→ GIVEN PASSAGE:
_ _ _ _
Voter turnout: 22,797 of 93,413 registered electors (24.4%).

By-election on March 17, 2008
| Party |  | Candidate | Votes | % | ±% |
|  | Liberal | Martha Hall Findlay | 13,507 | 59.15% | +6.92% |
|  | Conservative | Maureen Harquail | 6,841 | 29.96% | +0.65% |
|  | Green | Lou Carcasole | 1,314 | 5.75% | +1.66% |
|  | New Democratic | Rini Ghosh | 1,082 | 4.74% | -6.61% |
| Total rejected ballots |  |  | 93 | 0.41% | - |
|  | Liberal hold |  | Swing | +3.1 |  |

===Cancelled by-elections===
Four by-elections scheduled for September 2008 were pre-empted by the issuance on September 7 of election writs for the 2008 federal election. In all four ridings, the by-election candidates continued to represent their parties into the general election.

====Westmount—Ville-Marie====

The riding of Westmount—Ville-Marie had been vacant since January 25, 2008 due to the resignation of Liberal MP Lucienne Robillard. The nominated candidates were Marc Garneau (Liberal), Charles Larivée (Bloc Québécois), Guy Dufort (Conservative), Anne Lagacé Dowson (New Democrat), Claude William Genest (Green) and independents Régent Millette, David Sommer Rovins and Ronald Andrew Wattie.

The by-election was scheduled for September 8.
_ _ _ _
→ PROVIDED INFORMATION:
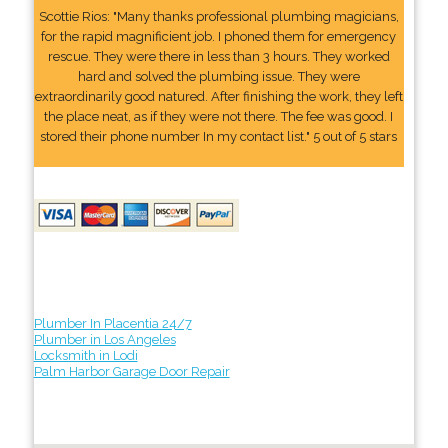
Scottie Rios: "Many thanks professional plumbing magicians,
for the rapid magnificient job. I phoned them for emergency
rescue. They were there in less than 3 hours. They worked
hard and solved the plumbing issue. They were
extraordinarily good natured. After finishing the work, they left
the place neat, as if they were not there. The fee was good. I
stored their phone number In my contact list." 5 out of 5 stars
Plumber In Placentia 24/7
Plumber in Los Angeles
Locksmith in Lodi
Palm Harbor Garage Door Repair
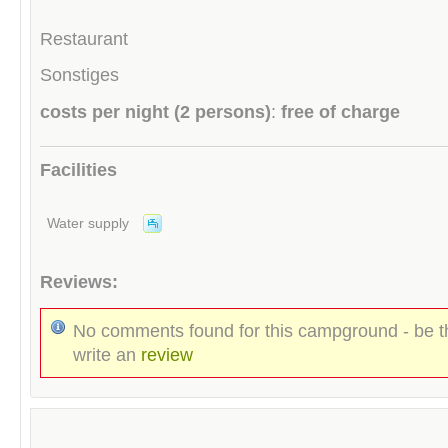
Restaurant
Sonstiges
costs per night (2 persons)
:
free of charge
Facilities
Water supply
Reviews:
No comments found for this campground - be th
write an
review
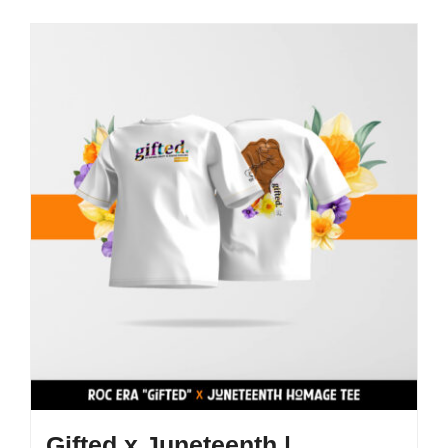
Gifted x Juneteenth |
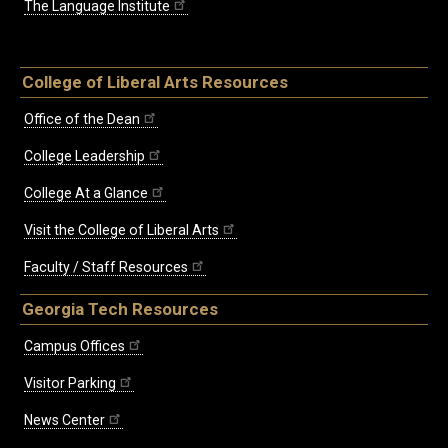
The Language Institute
College of Liberal Arts Resources
Office of the Dean
College Leadership
College At a Glance
Visit the College of Liberal Arts
Faculty / Staff Resources
Georgia Tech Resources
Campus Offices
Visitor Parking
News Center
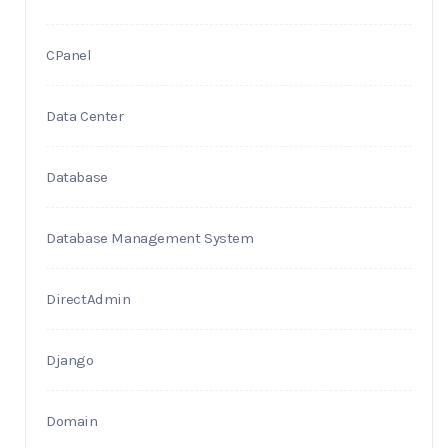
CPanel
Data Center
Database
Database Management System
DirectAdmin
Django
Domain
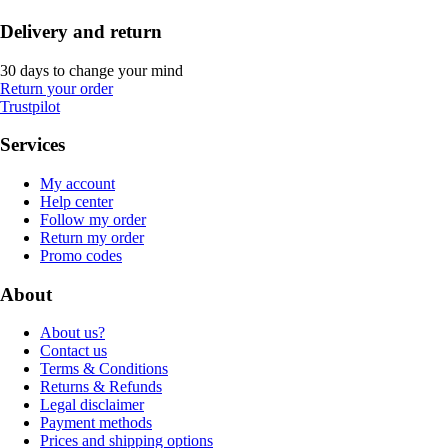
Delivery and return
30 days to change your mind
Return your order
Trustpilot
Services
My account
Help center
Follow my order
Return my order
Promo codes
About
About us?
Contact us
Terms & Conditions
Returns & Refunds
Legal disclaimer
Payment methods
Prices and shipping options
_ _ _ _
According to the by-election text, why did the four by-elections scheduled for September 2008 not go ahead? Rely only on the by-election text.

→ RESULT OF THE TASK: They were pre-empted when election writs for the 2008 federal election were issued on September 7. The by-election candidates then continued to represent their parties in the general election.